Canada's governor general speaks

on 'one of saddest stories' in history: internment operations


DAUPHIN, Manitoba - Speaking before members of the Ukrainian Canadian community at Dauphin's Selo-Ukraina during the annual Ukrainian National Festival, Canada's Governor General Adrienne Clarkson said on August 4 that the imprisonment of several thousand Europeans during Canada's first national internment operations of 1914-1920 - the majority of whom were Ukrainian Canadian immigrants - represents "one of the saddest stories in our country's history," a part of Canada's history that remains relatively unknown.

Ms. Clarkson, accompanied by her husband, John R Saul, viewed a trilingual bronze plaque that was unveiled officially later that day at Selo-Ukraina by the Ukrainian Centennial Memorial Committee in cooperation with the Ukrainian Canadian Civil Liberties Association.

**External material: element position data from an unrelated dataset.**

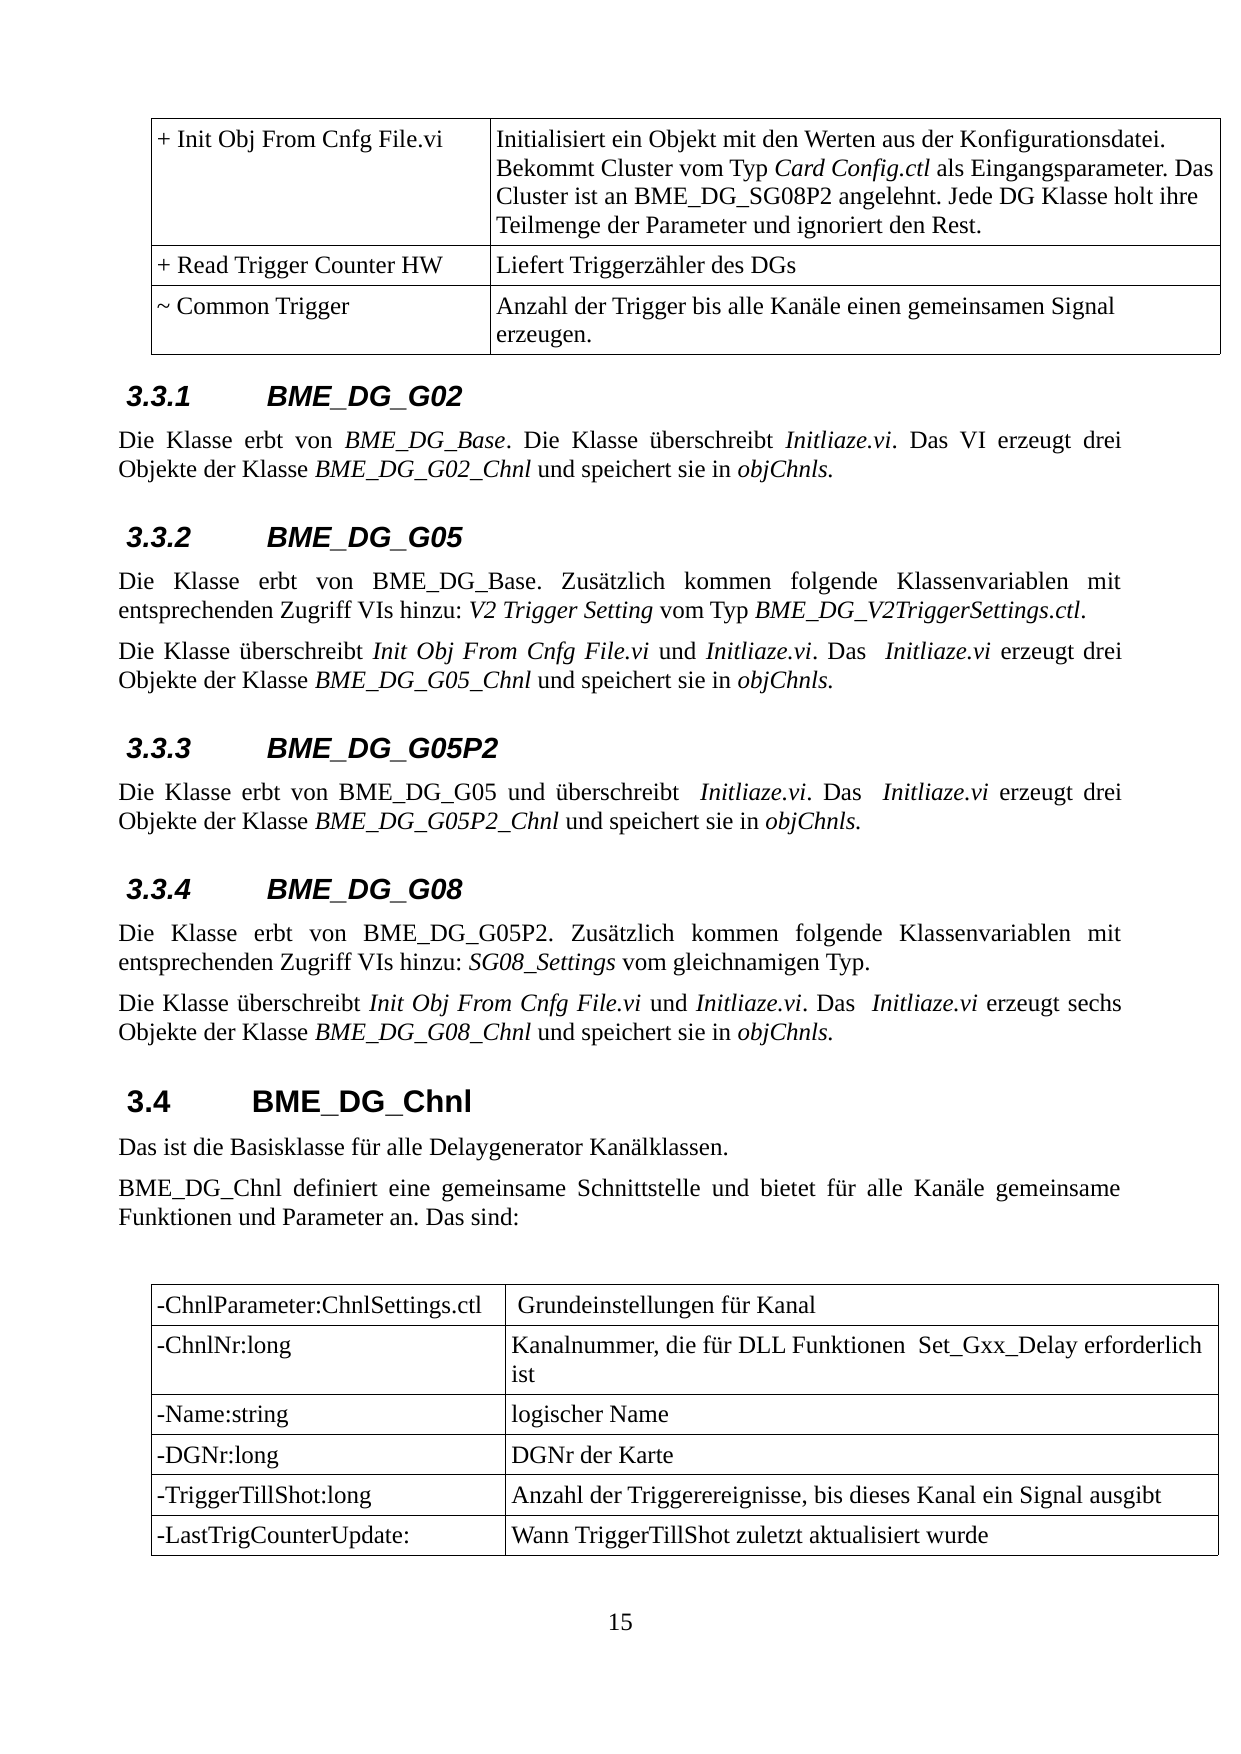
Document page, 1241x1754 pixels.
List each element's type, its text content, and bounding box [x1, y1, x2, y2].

text Die Klasse erbt von BME_DG_Base. Zusätzlich kommen folgende Klassenvariablen mit entsprechenden Zugriff VIs hinzu: V2 Trigger Setting vom Typ BME_DG_V2TriggerSettings.ctl. [118, 566, 1122, 624]
table_cell -Name:string [152, 1395, 505, 1434]
text Das ist die Basisklasse für alle Delaygenerator Kanälklassen. [118, 1132, 1122, 1161]
subtitle BME_DG_G02 [118, 379, 1122, 413]
table_cell -ChnlNr:long [152, 1326, 505, 1394]
text Die Klasse überschreibt Init Obj From Cnfg File.vi und Initliaze.vi. Das Initliaze.vi erzeugt drei Objekte der Klasse BME_DG_G05_Chnl und speichert sie in objChnls. [118, 636, 1122, 694]
subtitle BME_DG_Chnl [118, 1083, 1122, 1119]
subtitle BME_DG_G05 [118, 520, 1122, 554]
text Die Klasse erbt von BME_DG_G05 und überschreibt Initliaze.vi. Das Initliaze.vi erzeugt drei Objekte der Klasse BME_DG_G05P2_Chnl und speichert sie in objChnls. [118, 777, 1122, 835]
text Die Klasse erbt von BME_DG_Base. Die Klasse überschreibt Initliaze.vi. Das VI erzeugt drei Objekte der Klasse BME_DG_G02_Chnl und speichert sie in objChnls. [118, 425, 1122, 483]
table_cell Initialisiert ein Objekt mit den Werten aus der Konfigurationsdatei. Bekommt Cluster vom Typ Card Config.ctl als Eingangsparameter. Das Cluster ist an BME_DG_SG08P2 angelehnt. Jede DG Klasse holt ihre Teilmenge der Parameter und ignoriert den Rest. [491, 119, 1220, 245]
table_cell -LastTrigCounterUpdate: [152, 1516, 505, 1555]
table_cell DGNr der Karte [506, 1435, 1218, 1474]
subtitle BME_DG_G05P2 [118, 731, 1122, 765]
subtitle BME_DG_G08 [118, 872, 1122, 906]
table_cell Liefert Triggerzähler des DGs [491, 246, 1220, 285]
table_cell Wann TriggerTillShot zuletzt aktualisiert wurde [506, 1516, 1218, 1555]
table_cell ~ Common Trigger [152, 286, 490, 354]
table_cell Anzahl der Trigger bis alle Kanäle einen gemeinsamen Signal erzeugen. [491, 286, 1220, 354]
table_header -ChnlParameter:ChnlSettings.ctl [152, 1285, 505, 1324]
table_cell Kanalnummer, die für DLL Funktionen Set_Gxx_Delay erforderlich ist [506, 1326, 1218, 1394]
text Die Klasse erbt von BME_DG_G05P2. Zusätzlich kommen folgende Klassenvariablen mit entsprechenden Zugriff VIs hinzu: SG08_Settings vom gleichnamigen Typ. [118, 918, 1122, 976]
table_cell + Init Obj From Cnfg File.vi [152, 119, 490, 245]
text Die Klasse überschreibt Init Obj From Cnfg File.vi und Initliaze.vi. Das Initliaze.vi erzeugt sechs Objekte der Klasse BME_DG_G08_Chnl und speichert sie in objChnls. [118, 988, 1122, 1046]
table_header Grundeinstellungen für Kanal [506, 1285, 1218, 1324]
table_cell + Read Trigger Counter HW [152, 246, 490, 285]
text BME_DG_Chnl definiert eine gemeinsame Schnittstelle und bietet für alle Kanäle gemeinsame Funktionen und Parameter an. Das sind: [118, 1173, 1122, 1231]
table_cell logischer Name [506, 1395, 1218, 1434]
table_cell Anzahl der Triggerereignisse, bis dieses Kanal ein Signal ausgibt [506, 1475, 1218, 1514]
table_cell -DGNr:long [152, 1435, 505, 1474]
table_cell -TriggerTillShot:long [152, 1475, 505, 1514]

While there was no internment camp in the Dauphin area, this plaque is intended to symbolically recall all of the Ukrainians and other Europeans who were victims of Canada's first national internment operation.

Thousands of men, women and children were unjustly imprisoned, forced to register as "enemy aliens," work under trying conditions, while also suffering the confiscation of their properties and valuables, disenfranchisement and other state-sanctioned censures, as provided for under the terms of The War Measures Act and The War Time Elections Act.

The plaque unveiled in Dauphin recalls this episode in Canadian history and portrays, on a map of Canada, all 24 Canadian concentration camps where Ukrainian Canadians and other innocent victims of these internal security measures were held.

Commenting on the governor general's remarks, Borys Sydoruk, director of special projects for the UCCLA, said: "It was most reassuring to be able to witness just how sensitive the governor general of Canada, the representative of Her Majesty Queen Elizabeth II, is in remembering what these innocent Ukrainians suffered during Canada's first national internment operations."

He added: "Without a doubt both Madame Clarkson and her husband, the distinguished philosopher and social commentator John R. Saul, are very much aware of the indignities and other difficulties that encumbered Ukrainian immigrants in Canada, and likewise appreciative of the fact that many members of our community somehow managed to persevere and contribute to the emergence of the far more accepting and Canadian society that we share today."

"We hope that her awareness of this issue will prompt the government of Canada, and specifically the Rt Hon. Jean Chrétien, our prime minister, to finally acknowledge this injustice and negotiate reconciliation."